#### Dataset extract ####
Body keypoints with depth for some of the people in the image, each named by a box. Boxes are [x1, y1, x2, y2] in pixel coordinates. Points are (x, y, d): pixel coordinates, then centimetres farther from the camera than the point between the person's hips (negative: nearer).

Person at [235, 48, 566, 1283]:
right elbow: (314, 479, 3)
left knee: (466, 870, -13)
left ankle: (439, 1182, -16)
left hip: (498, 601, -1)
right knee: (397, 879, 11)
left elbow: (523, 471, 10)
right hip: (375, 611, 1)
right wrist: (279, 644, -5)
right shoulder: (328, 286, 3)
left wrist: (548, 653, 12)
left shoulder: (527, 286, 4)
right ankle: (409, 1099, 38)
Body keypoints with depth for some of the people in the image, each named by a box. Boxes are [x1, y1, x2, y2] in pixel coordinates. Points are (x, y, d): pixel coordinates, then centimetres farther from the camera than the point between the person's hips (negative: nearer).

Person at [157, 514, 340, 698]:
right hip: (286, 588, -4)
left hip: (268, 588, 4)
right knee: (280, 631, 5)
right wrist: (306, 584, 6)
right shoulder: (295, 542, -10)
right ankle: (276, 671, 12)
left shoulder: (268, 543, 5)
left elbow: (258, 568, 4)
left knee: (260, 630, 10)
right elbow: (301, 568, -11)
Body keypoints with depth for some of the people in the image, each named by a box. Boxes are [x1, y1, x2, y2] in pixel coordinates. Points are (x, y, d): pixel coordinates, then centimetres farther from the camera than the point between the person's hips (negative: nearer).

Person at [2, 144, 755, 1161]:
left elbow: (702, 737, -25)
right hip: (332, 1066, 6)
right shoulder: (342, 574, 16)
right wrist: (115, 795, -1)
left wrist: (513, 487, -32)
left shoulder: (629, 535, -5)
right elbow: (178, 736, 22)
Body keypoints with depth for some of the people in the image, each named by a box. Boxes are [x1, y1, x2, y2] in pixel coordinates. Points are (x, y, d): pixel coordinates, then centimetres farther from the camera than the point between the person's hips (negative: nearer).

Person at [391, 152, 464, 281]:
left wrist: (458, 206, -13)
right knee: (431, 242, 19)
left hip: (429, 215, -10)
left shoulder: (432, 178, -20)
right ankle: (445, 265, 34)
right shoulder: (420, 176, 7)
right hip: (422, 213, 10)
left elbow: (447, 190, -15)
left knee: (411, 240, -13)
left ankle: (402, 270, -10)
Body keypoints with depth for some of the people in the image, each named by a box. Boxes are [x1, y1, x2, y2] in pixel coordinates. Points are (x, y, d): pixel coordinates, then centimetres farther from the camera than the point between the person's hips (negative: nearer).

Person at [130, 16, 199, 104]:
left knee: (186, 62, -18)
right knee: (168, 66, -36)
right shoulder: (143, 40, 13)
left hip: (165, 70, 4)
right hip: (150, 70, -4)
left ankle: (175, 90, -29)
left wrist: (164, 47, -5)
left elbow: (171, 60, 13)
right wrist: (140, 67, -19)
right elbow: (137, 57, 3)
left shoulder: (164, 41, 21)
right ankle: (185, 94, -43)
####
Action item :: Copy the lines above verbatim, starting with the line containing "left wrist: (164, 47, -5)" and going on through the final line of the entries.

Result ::
left wrist: (164, 47, -5)
left elbow: (171, 60, 13)
right wrist: (140, 67, -19)
right elbow: (137, 57, 3)
left shoulder: (164, 41, 21)
right ankle: (185, 94, -43)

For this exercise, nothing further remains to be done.